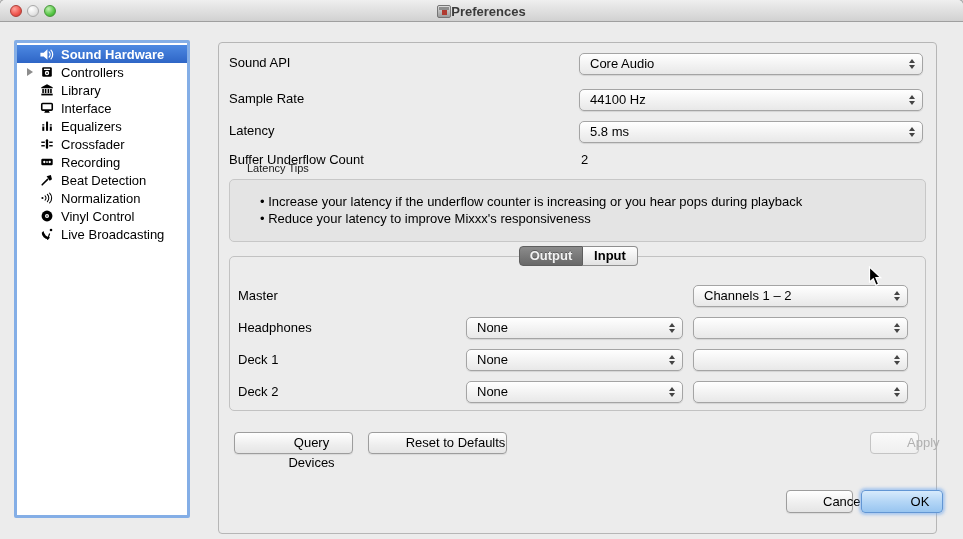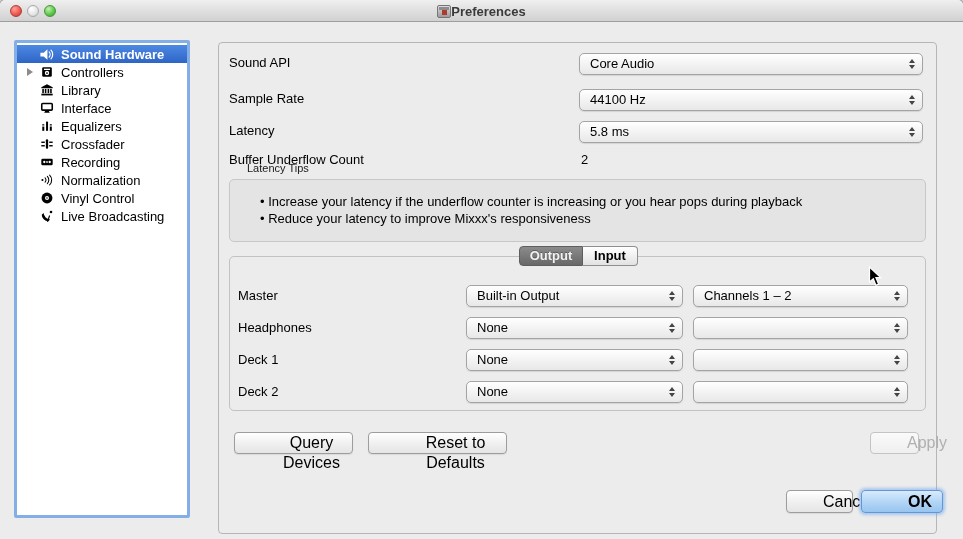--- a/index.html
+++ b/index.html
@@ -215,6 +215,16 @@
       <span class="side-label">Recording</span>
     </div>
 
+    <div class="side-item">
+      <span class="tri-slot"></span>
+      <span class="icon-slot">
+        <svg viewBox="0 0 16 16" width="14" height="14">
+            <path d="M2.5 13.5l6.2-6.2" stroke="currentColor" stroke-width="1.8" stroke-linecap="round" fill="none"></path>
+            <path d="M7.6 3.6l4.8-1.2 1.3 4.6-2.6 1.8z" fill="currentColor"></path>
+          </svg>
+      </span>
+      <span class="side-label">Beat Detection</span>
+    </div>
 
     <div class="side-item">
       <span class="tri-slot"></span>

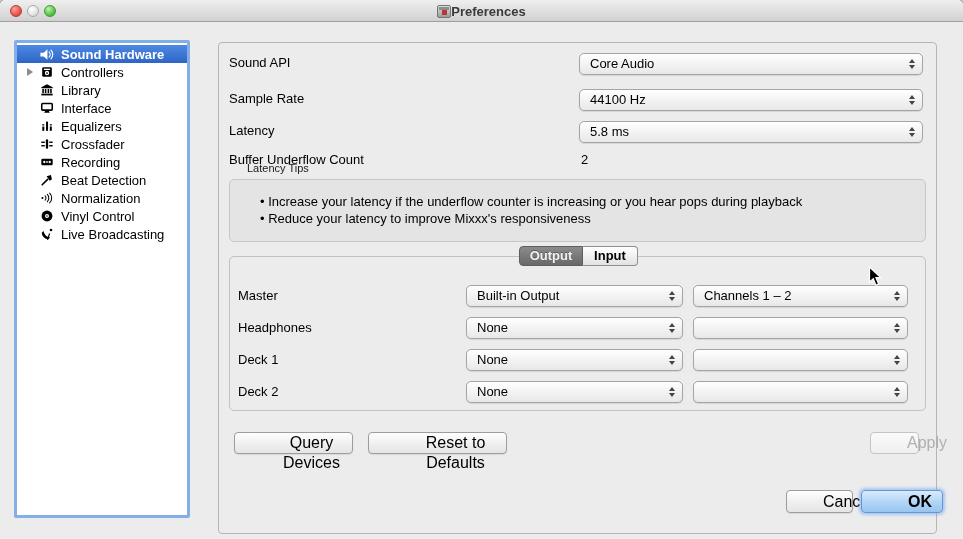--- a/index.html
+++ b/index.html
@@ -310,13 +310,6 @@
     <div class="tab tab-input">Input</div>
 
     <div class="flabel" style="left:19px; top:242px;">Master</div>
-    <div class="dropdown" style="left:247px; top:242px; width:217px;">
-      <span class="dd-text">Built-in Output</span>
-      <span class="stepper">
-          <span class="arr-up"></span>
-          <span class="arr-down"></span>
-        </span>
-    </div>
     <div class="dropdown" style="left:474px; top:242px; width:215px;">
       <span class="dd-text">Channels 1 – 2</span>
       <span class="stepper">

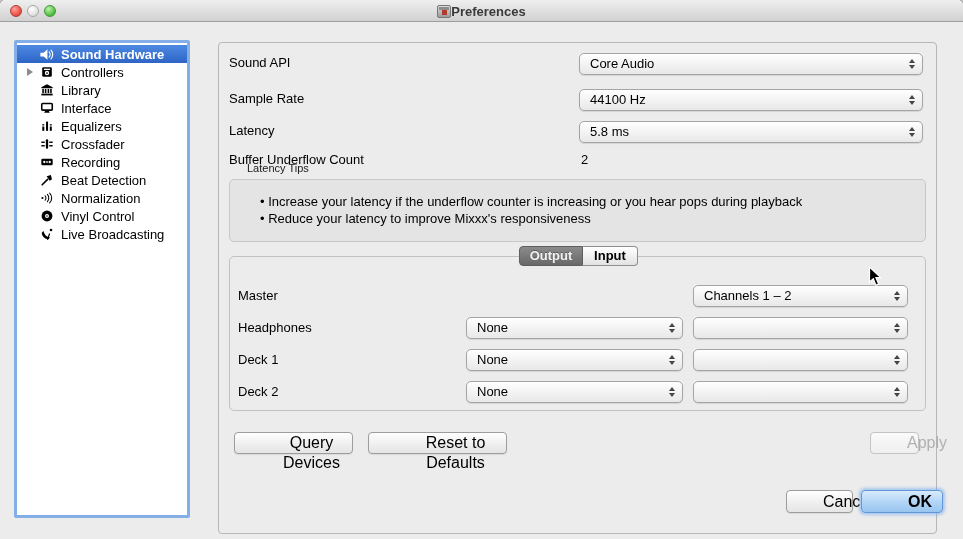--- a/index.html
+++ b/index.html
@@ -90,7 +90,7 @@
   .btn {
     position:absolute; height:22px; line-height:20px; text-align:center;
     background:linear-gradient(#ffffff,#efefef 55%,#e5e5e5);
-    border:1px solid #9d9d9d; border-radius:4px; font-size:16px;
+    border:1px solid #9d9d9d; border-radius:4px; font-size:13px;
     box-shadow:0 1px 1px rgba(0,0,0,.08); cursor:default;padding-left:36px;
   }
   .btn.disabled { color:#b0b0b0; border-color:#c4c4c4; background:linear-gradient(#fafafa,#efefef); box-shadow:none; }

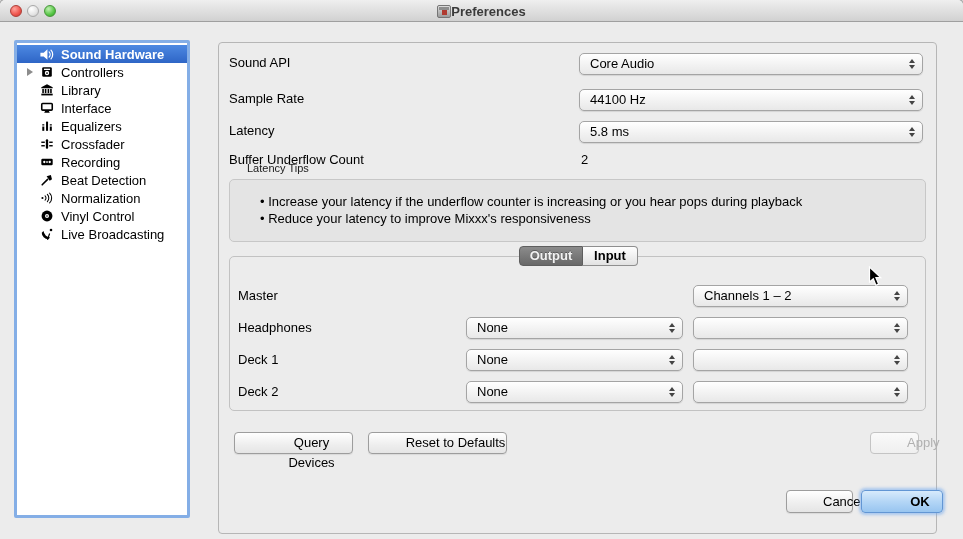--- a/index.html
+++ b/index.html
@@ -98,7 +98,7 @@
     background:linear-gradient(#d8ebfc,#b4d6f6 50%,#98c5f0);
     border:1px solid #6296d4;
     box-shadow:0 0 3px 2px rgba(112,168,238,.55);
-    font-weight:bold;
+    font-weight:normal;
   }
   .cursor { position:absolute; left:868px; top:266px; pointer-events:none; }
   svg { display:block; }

• • • • • • •

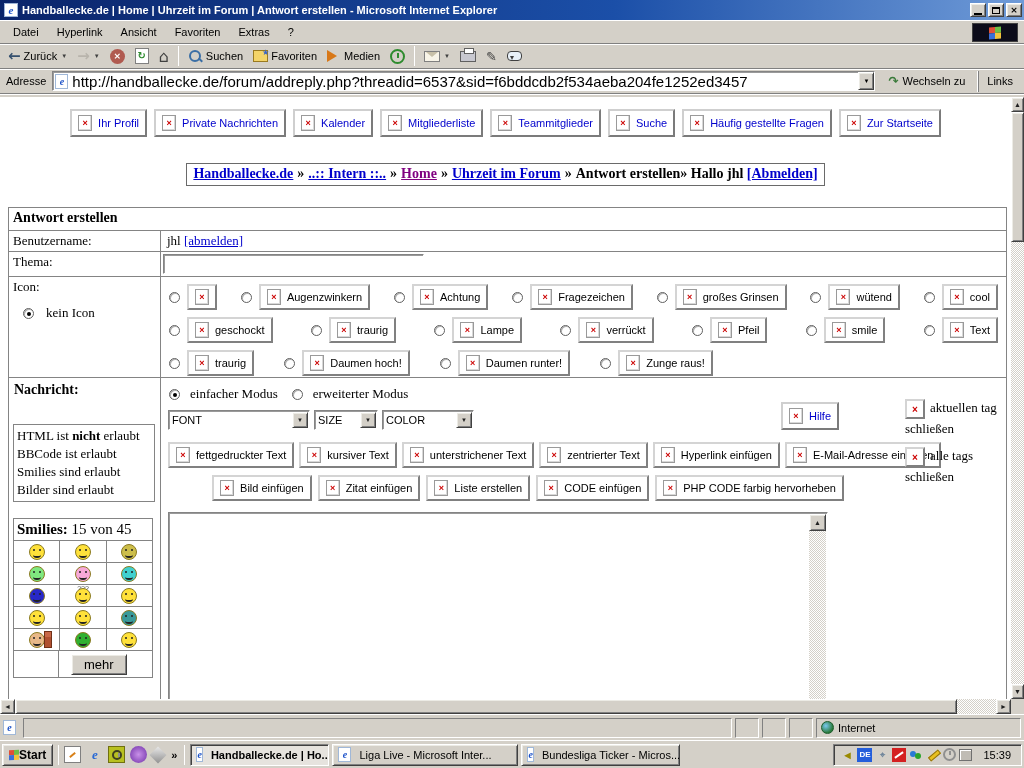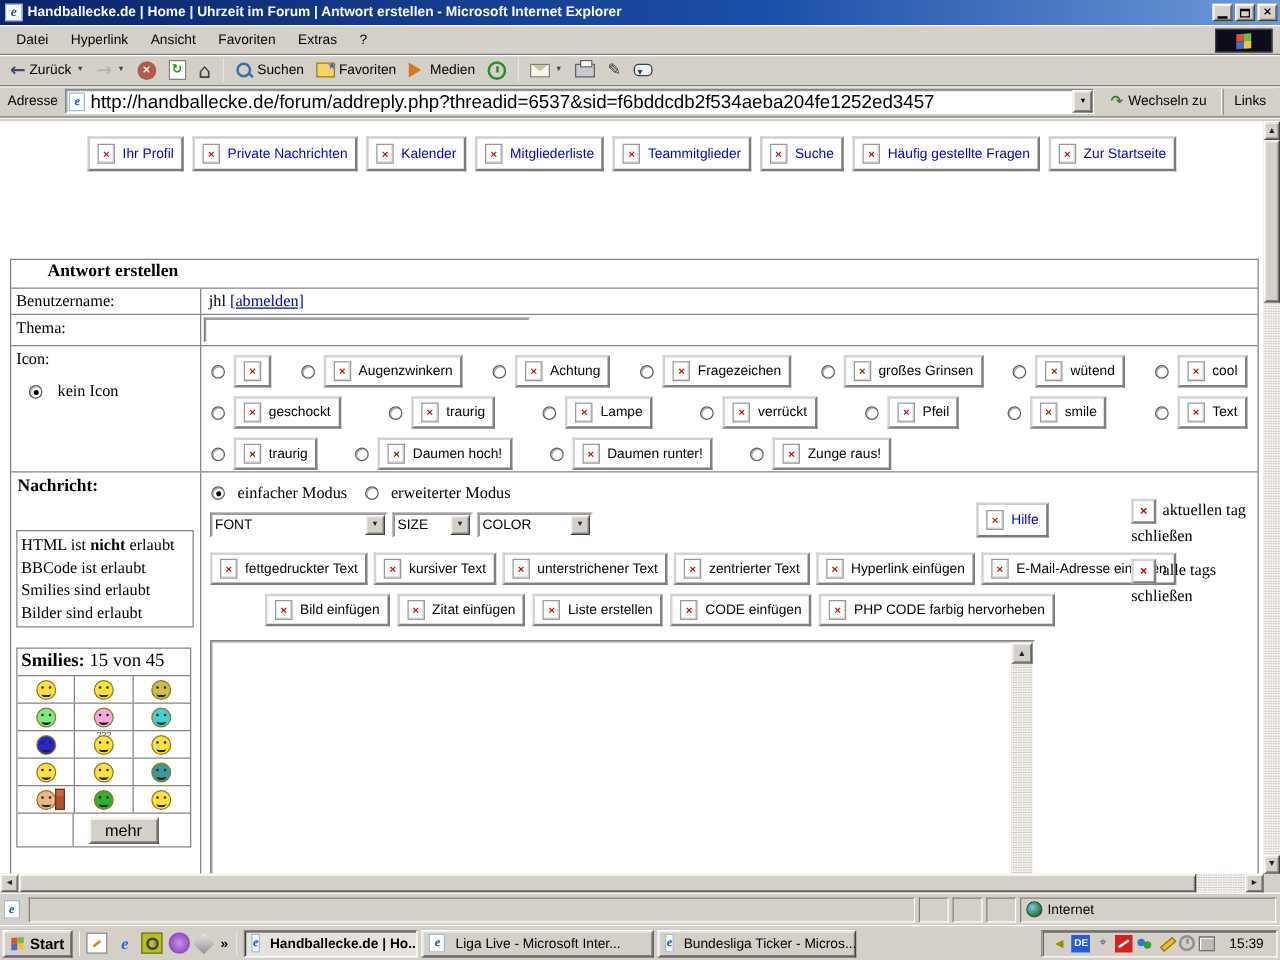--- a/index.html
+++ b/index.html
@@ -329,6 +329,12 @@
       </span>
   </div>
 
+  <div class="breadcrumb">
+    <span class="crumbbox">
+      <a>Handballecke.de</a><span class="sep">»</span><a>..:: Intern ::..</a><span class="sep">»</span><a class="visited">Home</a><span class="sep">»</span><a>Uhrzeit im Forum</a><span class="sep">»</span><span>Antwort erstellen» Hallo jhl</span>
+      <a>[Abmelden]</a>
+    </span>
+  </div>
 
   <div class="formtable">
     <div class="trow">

• • • • • • •

* **Instructions to follow**
Looking at the listing above, which lines hold "solid"? Copy every such line.

* **Output below**
-    border:1px solid #9d9d9d; border-radius:4px; font-size:16px;
+    border:1px solid #9d9d9d; border-radius:4px; font-size:13px;
     border:1px solid #6296d4;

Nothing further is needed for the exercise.